[Supplied records — start]

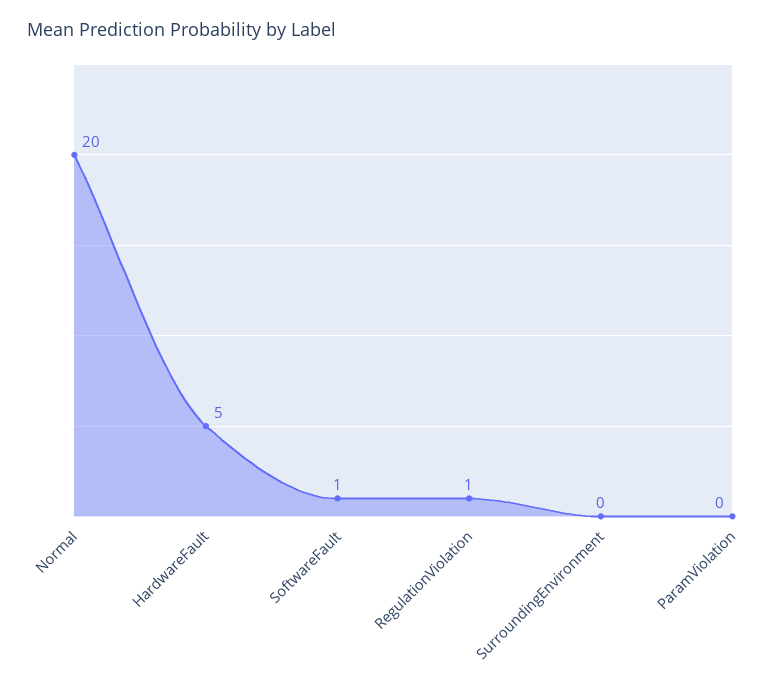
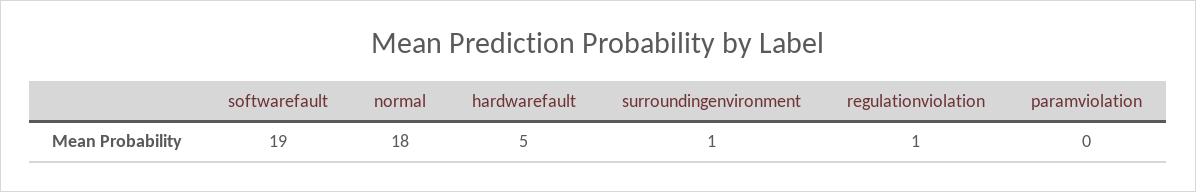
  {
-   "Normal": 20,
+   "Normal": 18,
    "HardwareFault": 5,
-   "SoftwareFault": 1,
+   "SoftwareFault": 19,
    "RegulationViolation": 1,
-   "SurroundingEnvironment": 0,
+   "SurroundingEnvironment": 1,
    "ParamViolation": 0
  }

[Supplied records — finish]
[Supplied records — start]

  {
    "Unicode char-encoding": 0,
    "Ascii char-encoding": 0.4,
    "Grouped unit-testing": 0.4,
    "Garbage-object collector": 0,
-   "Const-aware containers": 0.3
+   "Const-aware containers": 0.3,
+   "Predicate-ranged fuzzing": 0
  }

[Supplied records — finish]

*What is required*. Each line of the data that has the string "Const" should be returned.

*Problem solution*.
-   "Const-aware containers": 0.3
+   "Const-aware containers": 0.3,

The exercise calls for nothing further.